Personal information
- Born: April 20, 1967 (age 58) Palos Park, Illinois, U.S.

Medal record
Representing United States
Paralympic Games
Women's wheelchair tennis
| Silver medal – second place | 1996 Atlanta | Doubles |
Women's sitting volleyball
| Bronze medal – third place | 2004 Athens | Team |
| Silver medal – second place | 2008 Beijing | Team |
WOVD Intercontinental Cup
| Bronze medal – third place | 2008 Ismaïlia, Egypt | Team |

= Hope Lewellen =

American wheelchair tennis and sitting volleyball player (born 1967)

Hope Lewellen (born April 20, 1967) is an American wheelchair tennis and sitting volleyball player.

==Biography==
Lewellen was born in Palos Park, Illinois.
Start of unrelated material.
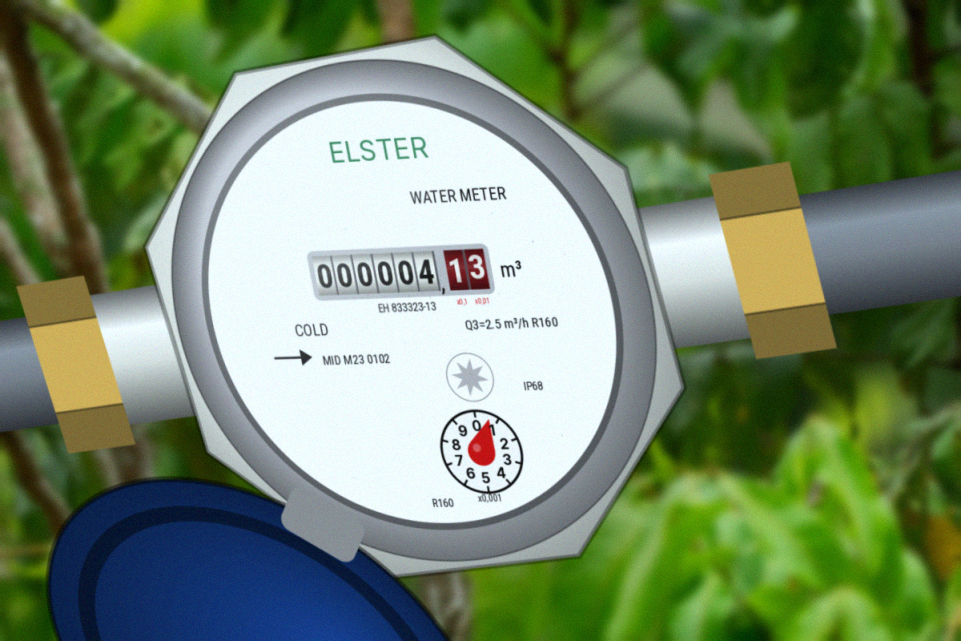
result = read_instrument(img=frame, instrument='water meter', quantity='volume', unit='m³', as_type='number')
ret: 4.130 m³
In 1996 she won her first medal which was silver for her participation in wheelchair tennis at Paralympic Games, Atlanta, Georgia. Four years, in Sydney, Australia she became quarterfinalist in the same sport. In 2004, she won a bronze medal in Paralympic Games in Athens, Greece. Four years later she was awarded another bronze medal, this time for her participation in World Organization Volleyball for Disabled Intercontinental Cup in Ismaïlia, Egypt. The same year she won a silver medal in Women's Sitting Volleyball at the 2008 Summer Paralympics in Beijing, China.